= New Zealand School of Tourism =

The New Zealand School of Tourism (NZST) is a private tertiary education provider specialising in travel and tourism training. It was founded in 1985 as Travel Careers & Training in Wellington and expanded to become New Zealand's largest private institution in its sector. It offers certificate and diploma programmes in areas such as tourism management, airline cabin crew training, and hotel operations.

== History ==
New Zealand School of Tourism was founded in 1985 as Travel Careers & Training in Wellington with its first campus. The school opened a second campus in Auckland a few years later and, in 2006, it acquired the Sir George Seymour National College of Airline Travel and Tourism, bringing its total number of campuses to seven. It adopted the New Zealand School of Tourism name following the acquisition to unify branding and is now New Zealand's largest private education provider focused on training programmes for the travel and tourism industry.

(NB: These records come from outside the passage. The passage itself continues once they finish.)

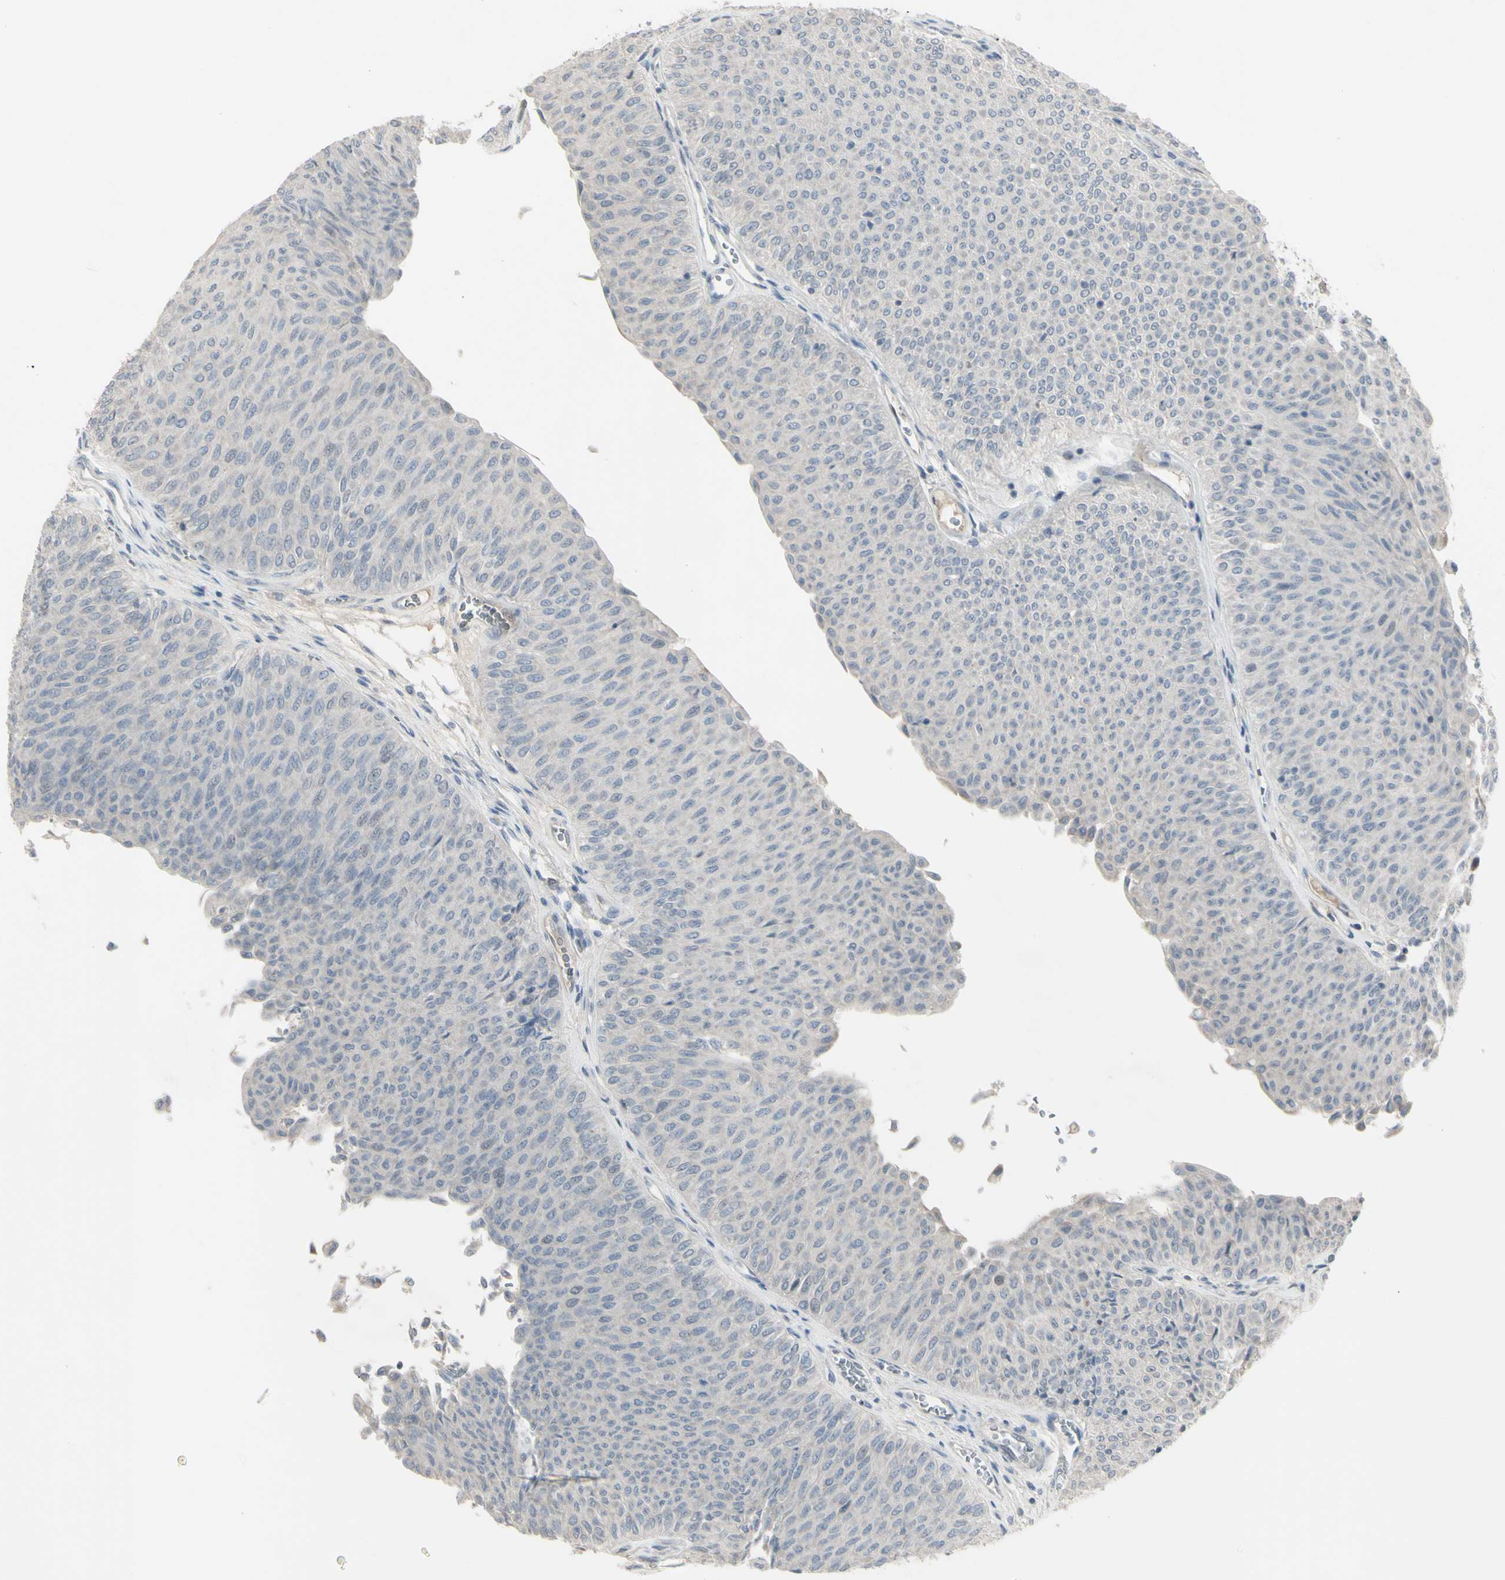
{"staining": {"intensity": "negative", "quantity": "none", "location": "none"}, "tissue": "urothelial cancer", "cell_type": "Tumor cells", "image_type": "cancer", "snomed": [{"axis": "morphology", "description": "Urothelial carcinoma, Low grade"}, {"axis": "topography", "description": "Urinary bladder"}], "caption": "Immunohistochemical staining of urothelial cancer exhibits no significant positivity in tumor cells.", "gene": "PIAS4", "patient": {"sex": "male", "age": 78}}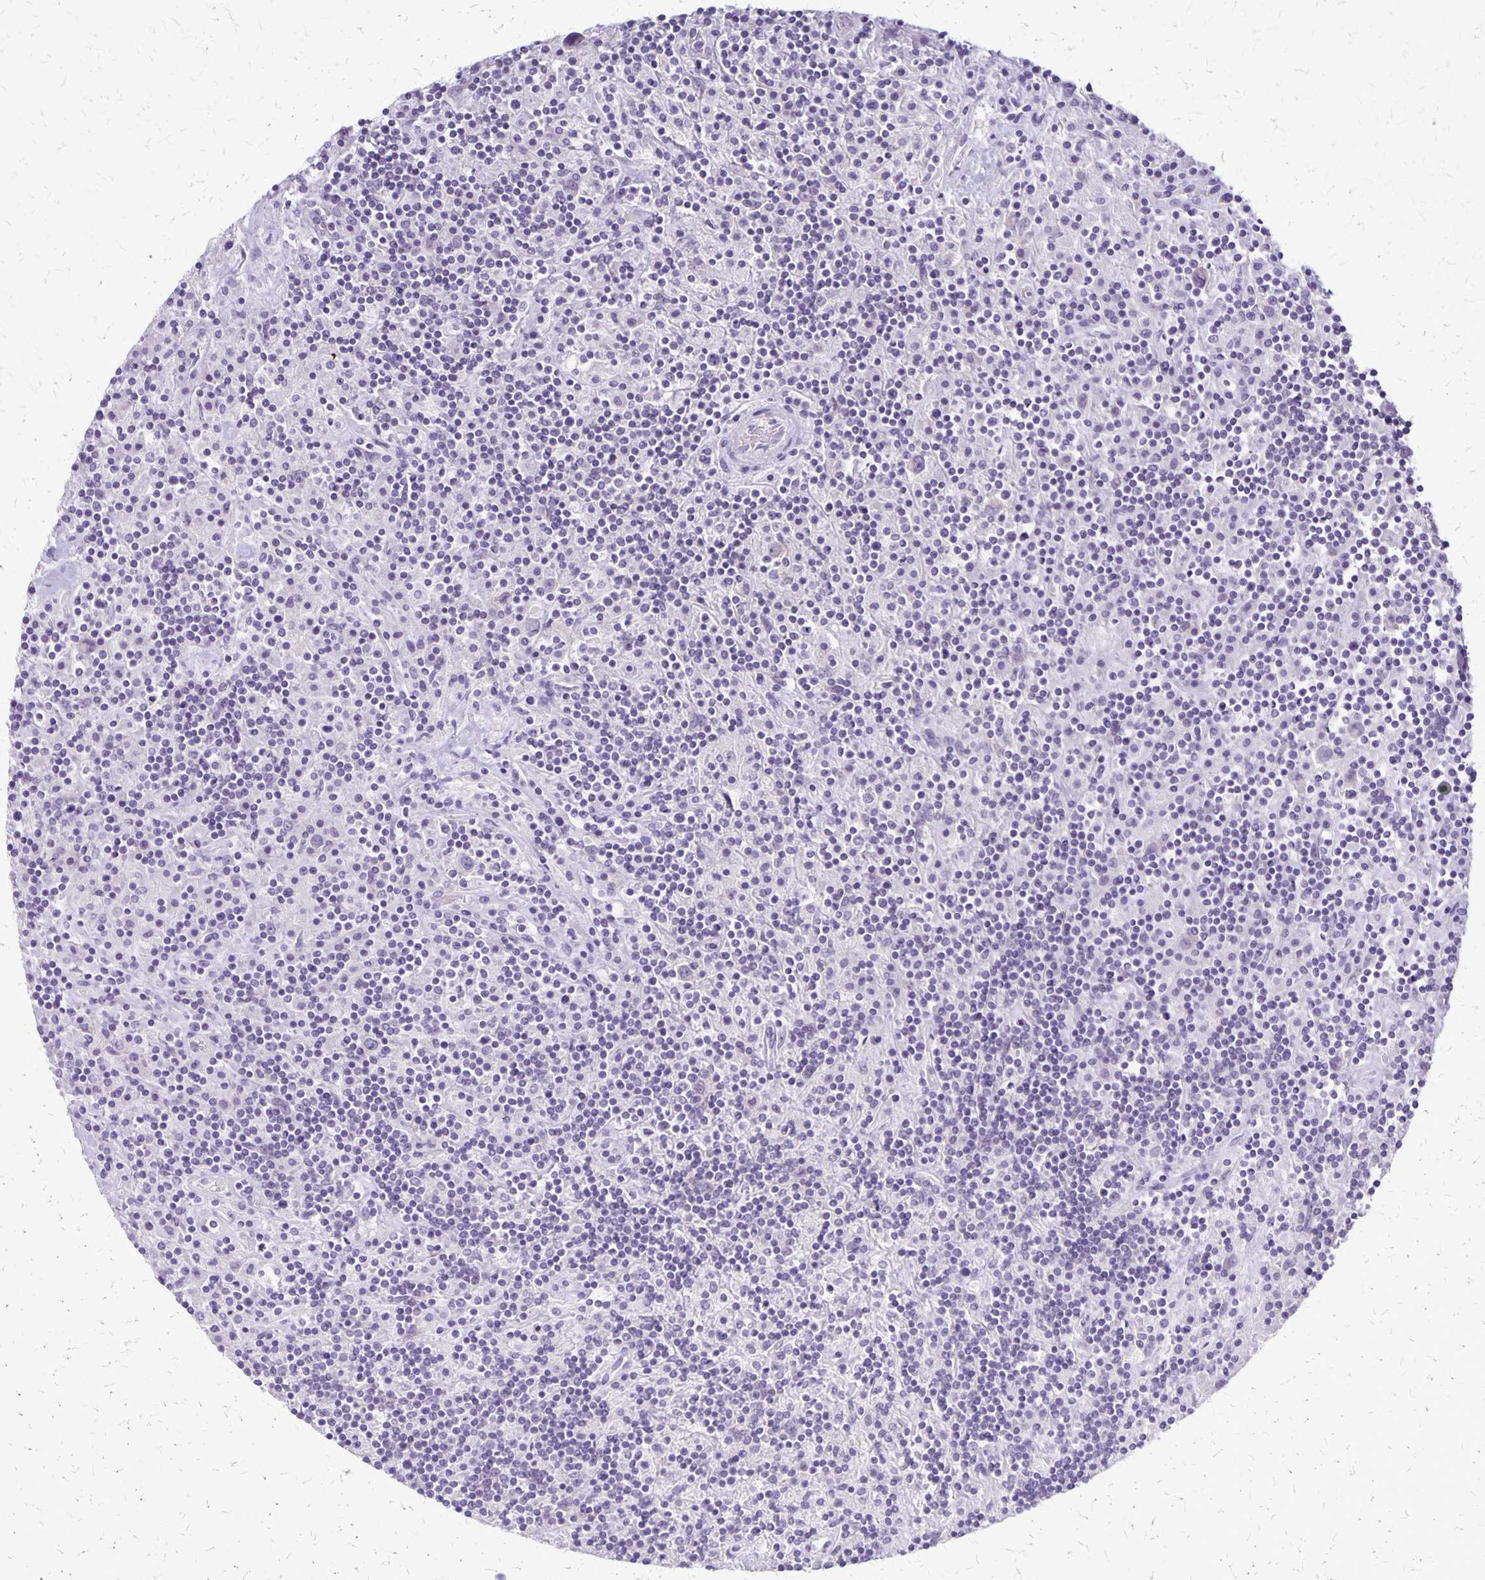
{"staining": {"intensity": "negative", "quantity": "none", "location": "none"}, "tissue": "lymphoma", "cell_type": "Tumor cells", "image_type": "cancer", "snomed": [{"axis": "morphology", "description": "Hodgkin's disease, NOS"}, {"axis": "topography", "description": "Lymph node"}], "caption": "Image shows no significant protein positivity in tumor cells of Hodgkin's disease.", "gene": "PLXNB3", "patient": {"sex": "male", "age": 70}}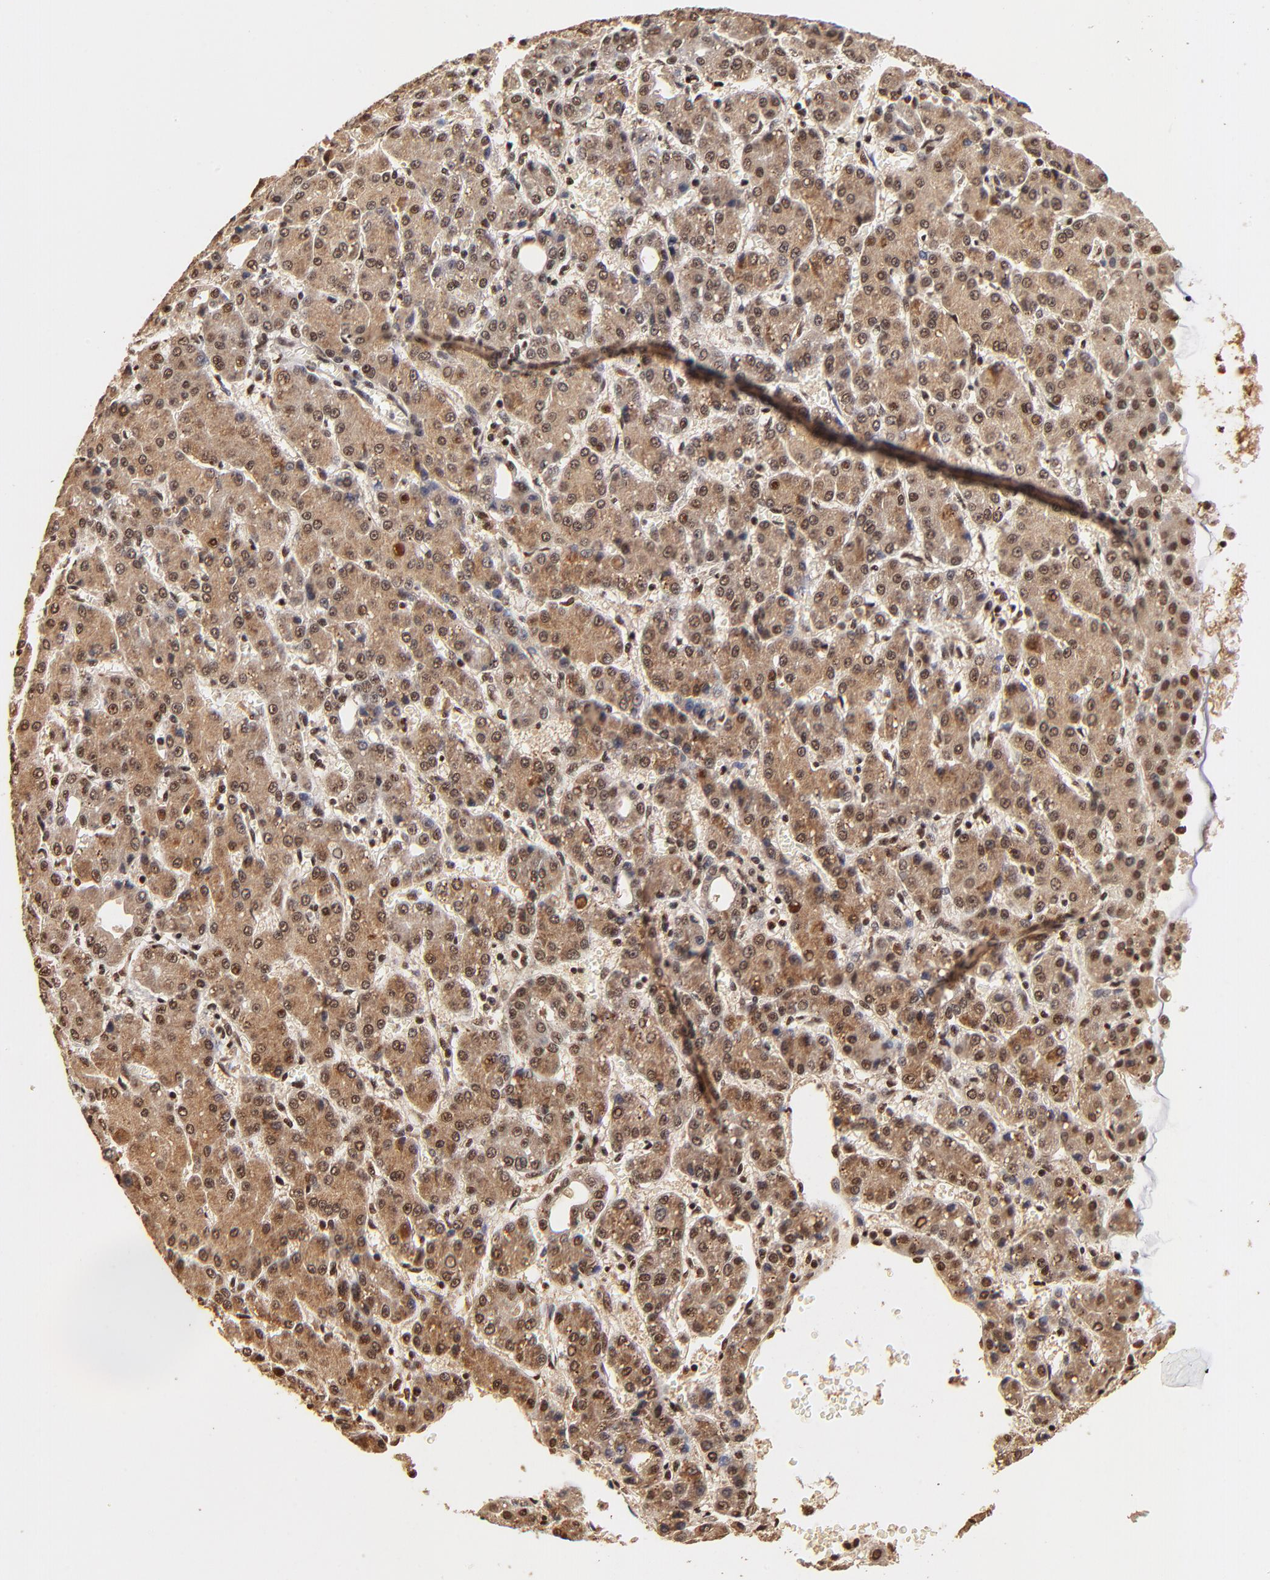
{"staining": {"intensity": "moderate", "quantity": ">75%", "location": "cytoplasmic/membranous,nuclear"}, "tissue": "liver cancer", "cell_type": "Tumor cells", "image_type": "cancer", "snomed": [{"axis": "morphology", "description": "Carcinoma, Hepatocellular, NOS"}, {"axis": "topography", "description": "Liver"}], "caption": "Hepatocellular carcinoma (liver) tissue shows moderate cytoplasmic/membranous and nuclear expression in approximately >75% of tumor cells, visualized by immunohistochemistry.", "gene": "MED12", "patient": {"sex": "male", "age": 69}}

NZST opened a campus in Dunedin in 2017. In 2019, a couch caught on fire at the campus, requiring firefighters to rescue a person from the building's roof and resulting in three people being treated for smoke inhalation. The campus was later closed in 2022.

Also in 2022, the school disclosed that it saw a 25 per cent increase in enrollments for 2023.

== Campuses ==
As of 2020, the New Zealand School of Tourism had seven campuses throughout the country with 1560 full-time students. Following the closure of campuses in Dunedin and Rotorua in 2022, the school now lists five campuses located in the Auckland CBD, Auckland Airport, Hamilton, Wellington, and Christchurch. The Auckland Airport campus is its flagship and has a Boeing 747 service trainer, a full Boeing 737 aircraft cabin trainer, and an Airbus A320 cabin trainer. It is a subsidiary of UP Education, which also operates Yoobee Colleges, Elite School of Beauty and Spa, Cut Above Academy, and the Healthcare Academy of New Zealand.